Marcello Lippi a tutto campo: "Voterò alle Primarie del PD e non mi piace la tessera del tifoso"


Il CT della nazionale Marcello Lippi si sottopone al fuoco di fila delle domande di Klaus Davi nel corso di una puntata di KlausCondicio, la trasmissione sul web del celebre massmediologo, e ne vengono fuori risposte decisamente sorprendenti. Lippi, dopo essere entrato in rotta di collisione con José Mourinho per il suo pronostico sull'esito del campionato, ha evidentemente sempre meno timore a schierarsi su temi piuttosto controversi. Così scopriamo in un colpo solo due cose, la prima è che il CT è un elettore del Partito Democratico, la seconda è che non approva la Tessera del Tifoso del Ministro Maroni.


Le primarie sono un momento importante e fondamentale. Il Pd sta attraversando una fase dinamica, per cui ritengo che sia importante partecipare attivamente con il mio voto. Mi compiaccio nel vedere il partito impegnatissimo a cercare di trovare un'unità d'intenti, una compattezza, e a incrementare la propria forza. Ignazio Marino l'ho conosciuto e mi sembra una persona seria. Dario Franceschini non lo conosco. Nel Pd, poi, conosco anche Veltroni, che rimane una grande risorsa.

Quindi non solo Lippi dichiara la sua affezione al PD, ma indirettamente fa capire per quale candidato esprimerà la sua preferenza. Il selezionatore della Nazionale Italiana censura anche la Tessera del Tifoso, dal 1 gennaio prossimo obbligatoria per poter andare a seguire la propria squadra in trasferta. Secondo Lippi questo strumento "sembra una schedatura".


Non mi piace. È una cosa che ghettizza. Anche se sono il ct della Nazionale, dico sinceramente che, a caldo, questo strumento non mi convince. Mi sa di schedatura. A sentire l'espressione "scheda del tifoso", mi viene da pensare ai supporter che il sabato sera sono a cena e hanno in mente di andare a vedere la partita il giorno dopo a Milano o a Torino, ma poi non possono farlo perché non hanno la tessera. Diciamo che qualsiasi forma di schedatura non mi piace, tanto meno quella che riguarda i tifosi.
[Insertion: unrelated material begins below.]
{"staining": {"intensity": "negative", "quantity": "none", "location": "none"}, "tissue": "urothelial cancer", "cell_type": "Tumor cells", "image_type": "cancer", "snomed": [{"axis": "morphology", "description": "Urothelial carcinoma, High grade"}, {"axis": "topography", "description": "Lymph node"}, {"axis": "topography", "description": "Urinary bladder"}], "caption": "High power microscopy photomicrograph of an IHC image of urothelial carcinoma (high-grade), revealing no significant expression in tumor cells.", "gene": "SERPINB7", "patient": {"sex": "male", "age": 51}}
La sua intervista susciterà sicuramente reazioni visti i temi toccati, anche perché Lippi nel prosieguo sfiora altri temi dibattuti: la difesa di Silvio Berlusconi dagli attacchi ricevuti per gli scandali a sfondo sessuale, il rifiuto dell'ipotesi di un cambio di inno per l'Italia ventilato dalla Lega Nord e l'esclusione della possibilità che possa esserci, anche in futuro, una relazione omosessuale fra due calciatori della Nazionale. Ce n'è per tutti, chi sarà il primo ad arrabbiarsi?